TAA banking on new units for income
Thai AirAsia (TAA) expects to earn 40% of the revenue it tallied in 2019 this year.
It is also looking for additional income from new business units.
Santisuk Klongchaiya, chief executive of TAA, attributed the decrease to international travel restrictions to stem the pandemic.
The country needs travel bubbles to support the whole tourism industry, he said.
Travel bubble discussions have stalled as global cases spike, making the airline worried the reopening plan will abruptly stop.
In the first nine months this year, SET-listed Asia Aviation (AAV), the largest shareholder of TAA, reported 12.1 billion baht in total revenue, a 61% plunge year-on-year.
Rigid travel restrictions since March 22 caused a 60% drop to 6.68 million passengers.

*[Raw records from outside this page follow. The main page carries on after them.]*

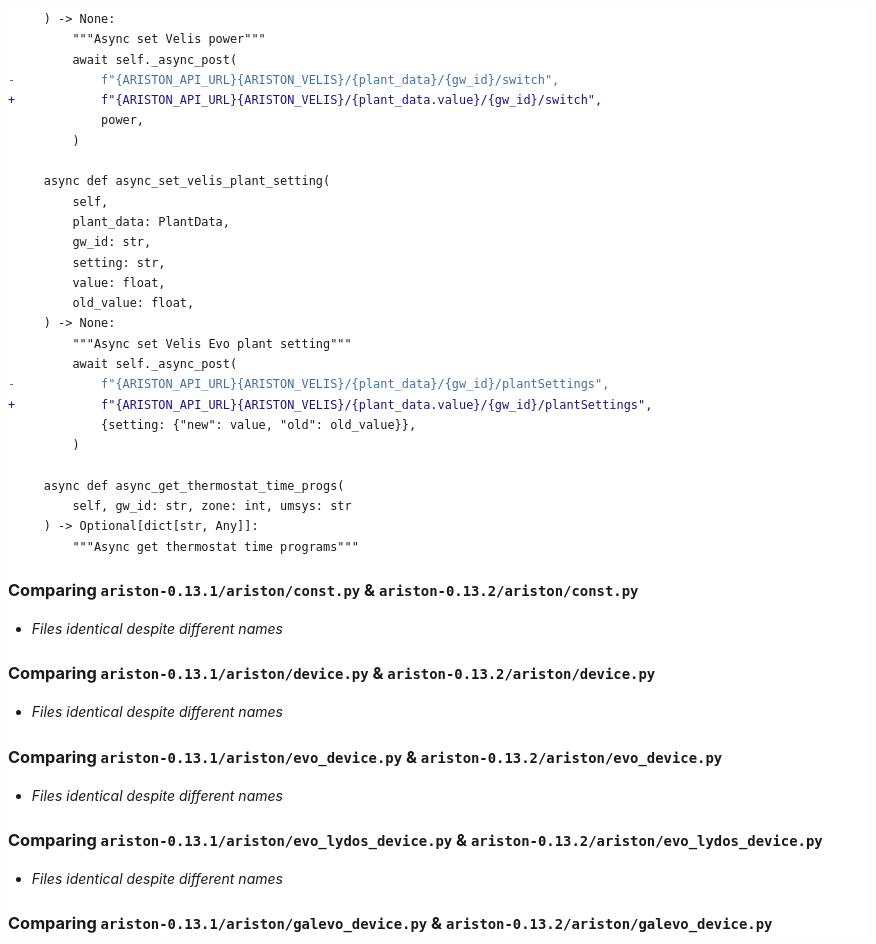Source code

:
 ```diff
     ) -> None:
         """Async set Velis power"""
         await self._async_post(
-            f"{ARISTON_API_URL}{ARISTON_VELIS}/{plant_data}/{gw_id}/switch",
+            f"{ARISTON_API_URL}{ARISTON_VELIS}/{plant_data.value}/{gw_id}/switch",
             power,
         )
 
     async def async_set_velis_plant_setting(
         self,
         plant_data: PlantData,
         gw_id: str,
         setting: str,
         value: float,
         old_value: float,
     ) -> None:
         """Async set Velis Evo plant setting"""
         await self._async_post(
-            f"{ARISTON_API_URL}{ARISTON_VELIS}/{plant_data}/{gw_id}/plantSettings",
+            f"{ARISTON_API_URL}{ARISTON_VELIS}/{plant_data.value}/{gw_id}/plantSettings",
             {setting: {"new": value, "old": old_value}},
         )
 
     async def async_get_thermostat_time_progs(
         self, gw_id: str, zone: int, umsys: str
     ) -> Optional[dict[str, Any]]:
         """Async get thermostat time programs"""
```

### Comparing `ariston-0.13.1/ariston/const.py` & `ariston-0.13.2/ariston/const.py`

 * *Files identical despite different names*

### Comparing `ariston-0.13.1/ariston/device.py` & `ariston-0.13.2/ariston/device.py`

 * *Files identical despite different names*

### Comparing `ariston-0.13.1/ariston/evo_device.py` & `ariston-0.13.2/ariston/evo_device.py`

 * *Files identical despite different names*

### Comparing `ariston-0.13.1/ariston/evo_lydos_device.py` & `ariston-0.13.2/ariston/evo_lydos_device.py`

 * *Files identical despite different names*

### Comparing `ariston-0.13.1/ariston/galevo_device.py` & `ariston-0.13.2/ariston/galevo_device.py`
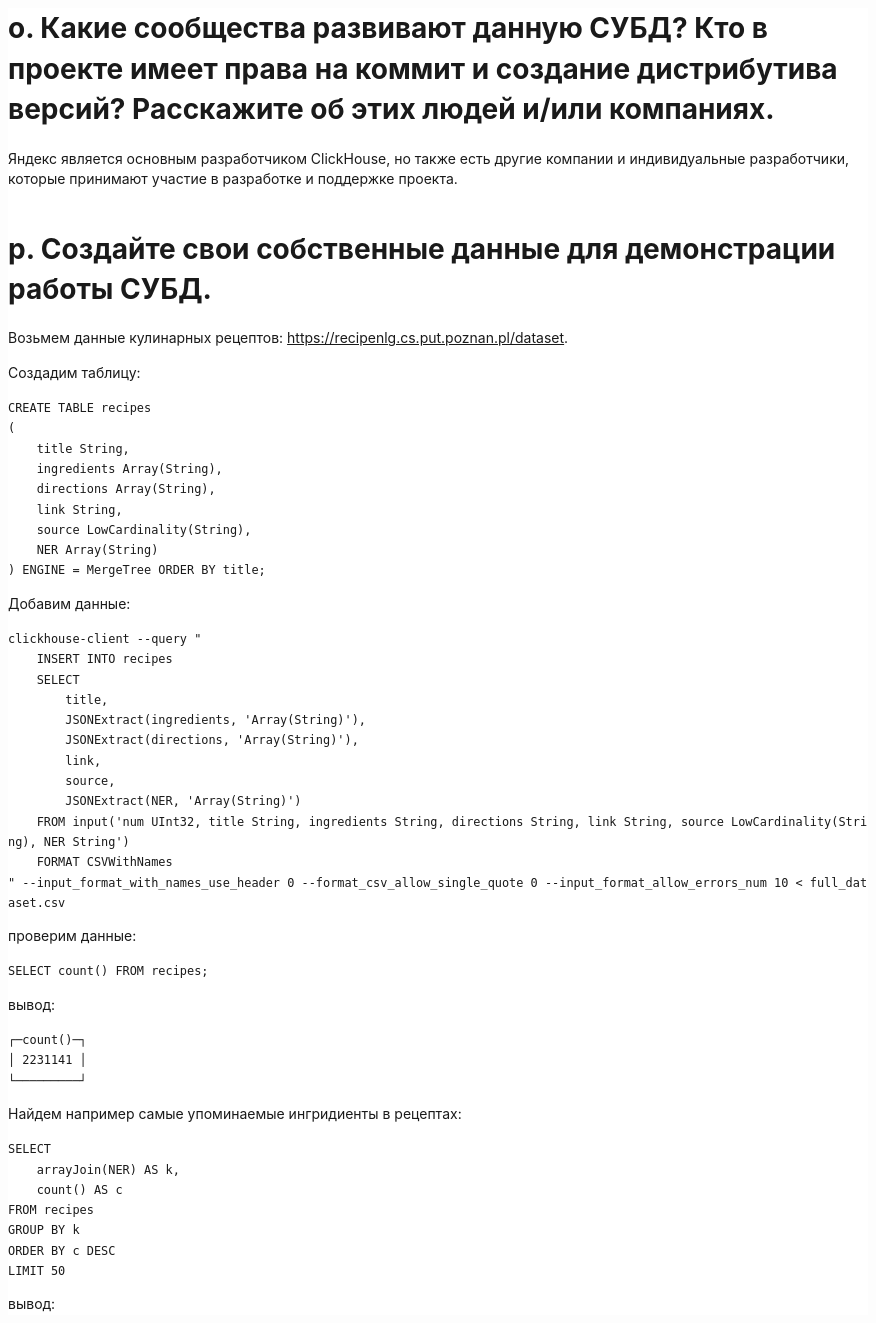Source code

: 
# o. Какие сообщества развивают данную СУБД? Кто в проекте имеет права на коммит и создание дистрибутива версий? Расскажите об этих людей и/или компаниях.

Яндекс является основным разработчиком ClickHouse, но также есть другие компании и индивидуальные разработчики, которые принимают участие в разработке и поддержке проекта.

# p. Создайте свои собственные данные для демонстрации работы СУБД.

Возьмем данные кулинарных рецептов: https://recipenlg.cs.put.poznan.pl/dataset.

Создадим таблицу:

```
CREATE TABLE recipes
(
    title String,
    ingredients Array(String),
    directions Array(String),
    link String,
    source LowCardinality(String),
    NER Array(String)
) ENGINE = MergeTree ORDER BY title;
```
Добавим данные:
```
clickhouse-client --query "
    INSERT INTO recipes
    SELECT
        title,
        JSONExtract(ingredients, 'Array(String)'),
        JSONExtract(directions, 'Array(String)'),
        link,
        source,
        JSONExtract(NER, 'Array(String)')
    FROM input('num UInt32, title String, ingredients String, directions String, link String, source LowCardinality(String), NER String')
    FORMAT CSVWithNames
" --input_format_with_names_use_header 0 --format_csv_allow_single_quote 0 --input_format_allow_errors_num 10 < full_dataset.csv
```
 проверим данные:
 ```
 SELECT count() FROM recipes;
 ```
 вывод:
 ```
┌─count()─┐
│ 2231141 │
└─────────┘
```
Найдем например самые упоминаемые ингридиенты в рецептах:
```
SELECT 
    arrayJoin(NER) AS k,
    count() AS c
FROM recipes
GROUP BY k
ORDER BY c DESC
LIMIT 50
```
вывод:
```
```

Mr Santisuk said TAA will close this year with 9.3 million passengers, down from 22.2 million in 2019, while the average load factor is likely to stay at 75%, down from 85% last year.

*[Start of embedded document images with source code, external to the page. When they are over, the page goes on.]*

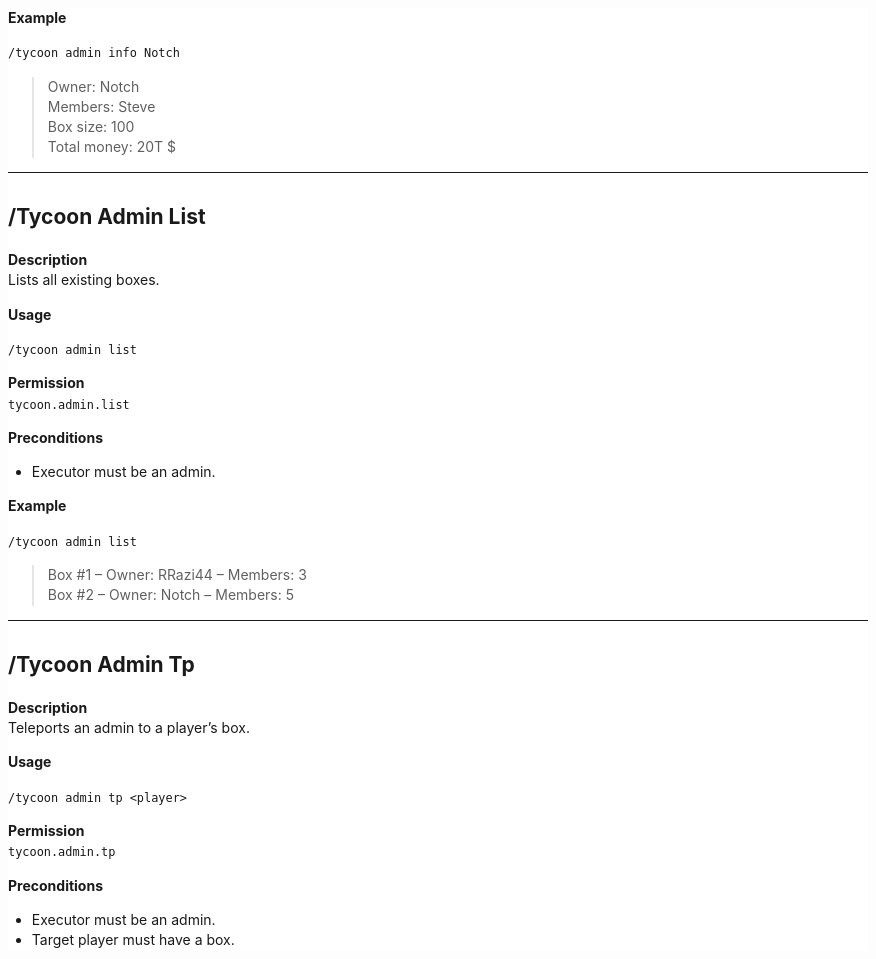 **Example**

```
/tycoon admin info Notch
```

> Owner: Notch  
> Members: Steve  
> Box size: 100  
> Total money: 20T $

---

## /Tycoon Admin List

**Description**  
Lists all existing boxes.

**Usage**

```
/tycoon admin list
```

**Permission**  
`tycoon.admin.list`

**Preconditions**

- Executor must be an admin.

**Example**

```
/tycoon admin list
```

> Box #1 – Owner: RRazi44 – Members: 3  
> Box #2 – Owner: Notch – Members: 5

---

## /Tycoon Admin Tp

**Description**  
Teleports an admin to a player’s box.

**Usage**

```
/tycoon admin tp <player>
```

**Permission**  
`tycoon.admin.tp`

**Preconditions**

- Executor must be an admin.
- Target player must have a box.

Total revenue last year closed at 41.6 billion baht.
Domestic travel demand during the high season will push the average load factor up to 80% as local tourists cannot spend on trips abroad and seek domestic excursions instead.

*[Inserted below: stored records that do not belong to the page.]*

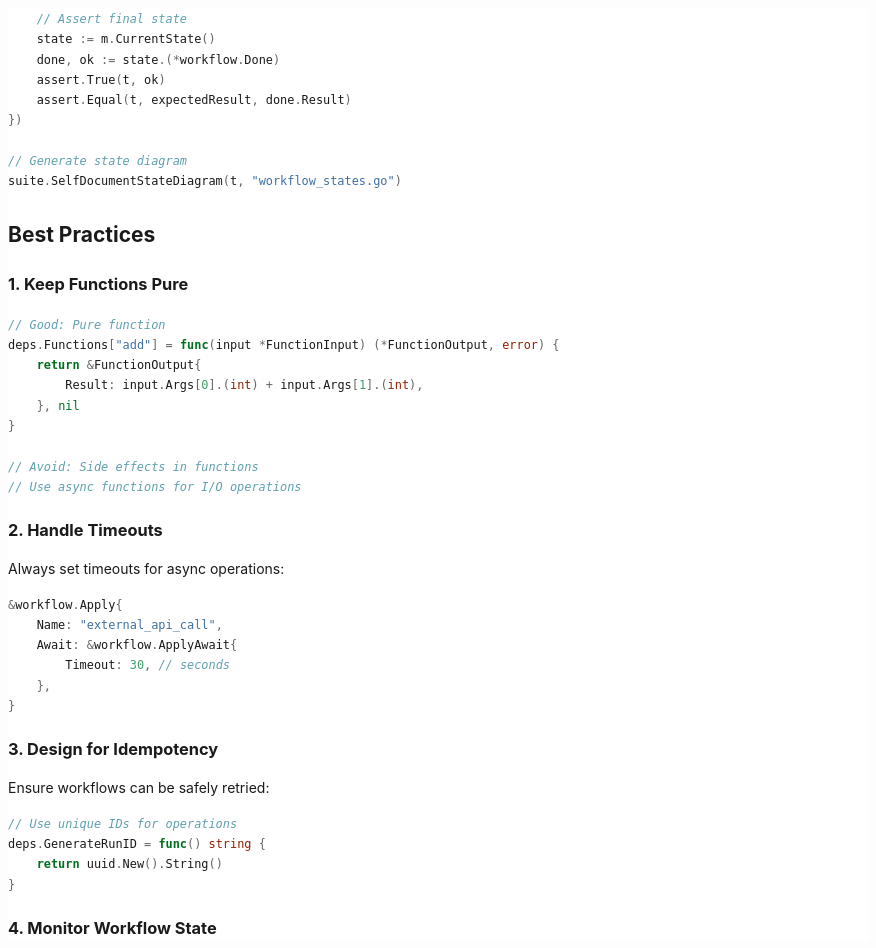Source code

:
```go
    // Assert final state
    state := m.CurrentState()
    done, ok := state.(*workflow.Done)
    assert.True(t, ok)
    assert.Equal(t, expectedResult, done.Result)
})

// Generate state diagram
suite.SelfDocumentStateDiagram(t, "workflow_states.go")
```

## Best Practices

### 1. Keep Functions Pure

```go
// Good: Pure function
deps.Functions["add"] = func(input *FunctionInput) (*FunctionOutput, error) {
    return &FunctionOutput{
        Result: input.Args[0].(int) + input.Args[1].(int),
    }, nil
}

// Avoid: Side effects in functions
// Use async functions for I/O operations
```

### 2. Handle Timeouts

Always set timeouts for async operations:

```go
&workflow.Apply{
    Name: "external_api_call",
    Await: &workflow.ApplyAwait{
        Timeout: 30, // seconds
    },
}
```

### 3. Design for Idempotency

Ensure workflows can be safely retried:

```go
// Use unique IDs for operations
deps.GenerateRunID = func() string {
    return uuid.New().String()
}
```

### 4. Monitor Workflow State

He said seat capacity for domestic services in January was 4 million, and it aims to fill 3.94 million seats in December.
TAA is among seven local airlines that submitted a letter to Finance Minister Arkhom Termpittayapaisit, requesting a 14-billion-baht soft loan.
This proposal is revised down from 24 billion baht as airlines focus on a single objective -- the government helping the workforce through this budget.
TAA has 7,000 employees, while Thai AirAsia X has around 900-1,000 employees.
Moreover, the airline is preparing to utilise its carriers for cargo. The opportunity for this service increased after TAA added Suvarnabhumi airport as a hub in September.